CIETAC Clauses

Whilst, technically, they can be used in conjunction with any choice of seat, the CIETAC Rules are most likely to be deployed, in circumstances where the parties require the seat of arbitration to be in mainland China (see PRC Arbitration/CIETAC). Our CIETAC clause below therefore proceeds on this basis and may require amendment if use with a seat outside mainland China is required (in which case please contact one of our Asian arbitration specialists in our Hong Kong or Singapore offices). Note that where mainland China is chosen as a seat and the governing law of the contract is not PRC law, it has become common place to express a separate choice of law to govern the arbitration clause (see Express Choice of Law to Govern Arbitration Clause for an introduction, from an English law perspective, as to the rationale for this – and for an appropriate precedent clause). In PRC seated arbitrations the current trend is to express the governing law of the contract because, in particular, PRC law sees a number of matters as non-arbitrable (as always it will be necessary to ensure the clause is properly drafted and works under the chosen law).

Single arbitrator

"Any dispute arising out of or connected with this Agreement, including a dispute as to the validity or existence of this Agreement and/or this clause [number], shall be resolved by arbitration administered by the Beijing headquarters of the China International Economic and Trade Arbitration Commission (“CIETAC”). The seat (or legal place) of the arbitration shall be Beijing.

The arbitration shall be conducted in the [language] by one arbitrator pursuant to the CIETAC Arbitration Rules save that, unless the parties agree otherwise:

(i) the parties may nominate arbitrators from outside CIETAC’s Panel of Arbitrators;

[(ii) all hearings of the arbitration shall be conducted in [location]];

[(iii) neither party shall be required to give general discovery of documents, but may be required only to produce specific, identified documents which are relevant to the dispute.]"

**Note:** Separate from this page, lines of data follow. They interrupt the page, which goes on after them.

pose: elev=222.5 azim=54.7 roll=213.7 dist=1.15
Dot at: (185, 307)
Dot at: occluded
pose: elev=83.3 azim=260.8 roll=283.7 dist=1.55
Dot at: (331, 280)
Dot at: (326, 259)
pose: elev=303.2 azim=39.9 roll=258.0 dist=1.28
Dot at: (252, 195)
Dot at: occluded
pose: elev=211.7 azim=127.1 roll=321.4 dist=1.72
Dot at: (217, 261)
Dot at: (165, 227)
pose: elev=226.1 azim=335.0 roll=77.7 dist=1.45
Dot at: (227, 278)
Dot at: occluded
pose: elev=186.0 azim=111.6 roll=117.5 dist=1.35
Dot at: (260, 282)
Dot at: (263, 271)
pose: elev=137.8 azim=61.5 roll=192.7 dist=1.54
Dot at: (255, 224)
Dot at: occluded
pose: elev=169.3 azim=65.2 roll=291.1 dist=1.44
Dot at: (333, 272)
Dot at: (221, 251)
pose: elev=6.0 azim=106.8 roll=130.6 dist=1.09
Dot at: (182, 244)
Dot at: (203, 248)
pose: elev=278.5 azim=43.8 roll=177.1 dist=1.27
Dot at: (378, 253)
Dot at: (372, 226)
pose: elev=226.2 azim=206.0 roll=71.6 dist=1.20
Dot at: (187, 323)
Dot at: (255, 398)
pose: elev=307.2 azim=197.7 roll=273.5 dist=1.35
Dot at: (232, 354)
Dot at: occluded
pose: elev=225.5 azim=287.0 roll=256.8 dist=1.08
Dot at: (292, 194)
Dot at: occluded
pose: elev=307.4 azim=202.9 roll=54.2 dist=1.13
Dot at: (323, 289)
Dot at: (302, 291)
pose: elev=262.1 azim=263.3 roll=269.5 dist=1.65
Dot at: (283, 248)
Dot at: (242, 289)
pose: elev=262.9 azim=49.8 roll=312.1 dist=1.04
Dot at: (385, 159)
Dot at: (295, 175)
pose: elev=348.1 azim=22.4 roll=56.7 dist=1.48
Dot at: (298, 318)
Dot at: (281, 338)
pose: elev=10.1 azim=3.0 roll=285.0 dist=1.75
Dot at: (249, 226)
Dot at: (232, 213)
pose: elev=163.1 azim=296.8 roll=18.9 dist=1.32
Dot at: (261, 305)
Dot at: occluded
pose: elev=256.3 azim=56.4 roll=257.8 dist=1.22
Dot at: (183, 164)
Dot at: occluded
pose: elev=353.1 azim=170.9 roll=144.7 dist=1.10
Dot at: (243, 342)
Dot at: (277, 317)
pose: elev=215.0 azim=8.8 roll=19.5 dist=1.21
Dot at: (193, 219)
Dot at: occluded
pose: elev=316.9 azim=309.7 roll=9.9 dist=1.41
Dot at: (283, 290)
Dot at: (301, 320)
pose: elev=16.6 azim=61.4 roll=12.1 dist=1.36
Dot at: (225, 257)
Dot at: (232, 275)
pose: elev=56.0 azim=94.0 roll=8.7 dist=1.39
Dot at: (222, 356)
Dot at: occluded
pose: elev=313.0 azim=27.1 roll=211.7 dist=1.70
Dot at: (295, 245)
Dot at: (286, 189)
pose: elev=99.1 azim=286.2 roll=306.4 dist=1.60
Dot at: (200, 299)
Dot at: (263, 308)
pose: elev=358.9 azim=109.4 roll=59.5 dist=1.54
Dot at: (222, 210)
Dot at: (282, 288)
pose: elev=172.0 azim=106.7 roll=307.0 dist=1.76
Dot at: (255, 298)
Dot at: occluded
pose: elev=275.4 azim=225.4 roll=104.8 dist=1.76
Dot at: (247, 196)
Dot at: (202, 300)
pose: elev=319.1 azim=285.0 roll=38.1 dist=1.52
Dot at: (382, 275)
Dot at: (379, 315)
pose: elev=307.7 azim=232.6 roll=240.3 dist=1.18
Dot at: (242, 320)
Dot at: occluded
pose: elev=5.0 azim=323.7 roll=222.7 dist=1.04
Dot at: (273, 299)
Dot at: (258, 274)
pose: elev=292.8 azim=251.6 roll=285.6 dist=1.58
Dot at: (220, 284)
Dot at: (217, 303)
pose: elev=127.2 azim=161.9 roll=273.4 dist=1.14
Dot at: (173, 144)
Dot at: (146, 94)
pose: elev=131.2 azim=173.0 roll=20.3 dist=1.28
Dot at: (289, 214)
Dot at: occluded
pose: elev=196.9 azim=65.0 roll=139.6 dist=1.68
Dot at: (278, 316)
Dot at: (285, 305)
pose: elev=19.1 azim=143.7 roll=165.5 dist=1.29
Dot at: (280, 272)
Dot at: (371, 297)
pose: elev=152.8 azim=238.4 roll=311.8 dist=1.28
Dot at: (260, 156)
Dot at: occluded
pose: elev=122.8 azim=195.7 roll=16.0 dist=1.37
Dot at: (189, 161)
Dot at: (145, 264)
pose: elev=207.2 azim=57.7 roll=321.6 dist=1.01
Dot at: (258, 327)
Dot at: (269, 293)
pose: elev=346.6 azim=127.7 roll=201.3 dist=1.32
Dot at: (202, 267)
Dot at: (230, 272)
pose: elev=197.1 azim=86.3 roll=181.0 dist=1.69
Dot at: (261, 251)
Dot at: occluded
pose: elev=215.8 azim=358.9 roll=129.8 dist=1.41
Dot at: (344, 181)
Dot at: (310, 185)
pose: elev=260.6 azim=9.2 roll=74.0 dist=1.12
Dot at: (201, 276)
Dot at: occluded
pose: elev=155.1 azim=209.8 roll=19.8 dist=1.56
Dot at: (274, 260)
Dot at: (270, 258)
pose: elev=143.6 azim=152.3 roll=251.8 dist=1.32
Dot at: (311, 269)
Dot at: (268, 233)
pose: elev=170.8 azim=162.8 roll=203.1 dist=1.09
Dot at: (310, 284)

Where the parties have agreed for the Beijing headquarters of CIETAC to administer their arbitration, any oral hearings will, by default under Article 36(2) CIETAC Rules, also be held in Beijing. That rule is, however, subject to the agreement of the parties so, if this is not convenient, and they wish any oral hearings to be held elsewhere in the PRC (for example, in Shanghai), then sub-paragraph (ii) can be inserted to specify a preferred location for hearings irrespective of the fact that the Beijing headquarters of CIETAC will continue to administer the case/Beijing is the seat of arbitration.

Three Arbitrators

"Any dispute arising out of or connected with this Agreement, including a dispute as to the validity or existence of this Agreement and/or this clause [number], shall be resolved by arbitration administered by the Beijing headquarters of the China International Economic and Trade Arbitration Commission (“CIETAC”). The seat (or legal place) of the arbitration shall be Beijing. The arbitration shall be conducted in the [language] by three arbitrators pursuant to the CIETAC Arbitration Rules, save that, unless the parties agree otherwise:

(i) the parties may nominate arbitrators from outside CIETAC’s Panel of Arbitrators;

[(ii) all hearings of the arbitration shall be conducted in [location]];

[(iii) neither party shall be required to give general discovery of documents, but may be required only to produce specific, identified documents which are relevant to the dispute];

[(iv) no arbitrator shall be of the same nationality as any party]"

Regarding sub-paragraph (ii), see drafting note to the single arbitrator clause, above. Sub paragraph (iv) may be inappropriate in normal commercial contracts, but it can be important in commercial contracts with States. Its inclusion will prevent the State from appointing as its arbitrator its own national, thus mitigating risks of unjust interference from the State. This provision should be difficult for a State to resist at the negotiation stage but will be valuable if a dispute arises: faced with a genuinely independent tribunal, a State is more likely to be willing to do a deal than go through arbitration. Note that, under PRC law, certain contractual disputes with the State (e.g. PRC authorities) may be classified as disputes arising from administrative agreements (e.g. agreements on the assignment of mineral rights or natural resources) and therefore non-arbitrable.

Click on PRC Arbitration CIETAC for more on CIETAC and the drafting and use of this clause.

Note: Where, as in our precedent CIETAC clauses above, the seat of arbitration is in mainland China, unless parties have expressly chosen a foreign law to govern the arbitration clause (permissible with respect to a "foreign-related" arbitration agreement), we do not recommend that an arbitration clause is prefaced by any form of separate ADR clause or any reference to court proceedings in addition or as an alternative to the arbitration agreement. Under PRC arbitration law an arbitration agreement must clearly and unequivocally state the parties’ intention to refer all disputes to arbitration. The risk is that the PRC courts may potentially see a separate ADR clause or reference to court proceedings as rendering the arbitration clause unclear or equivocal for such purposes.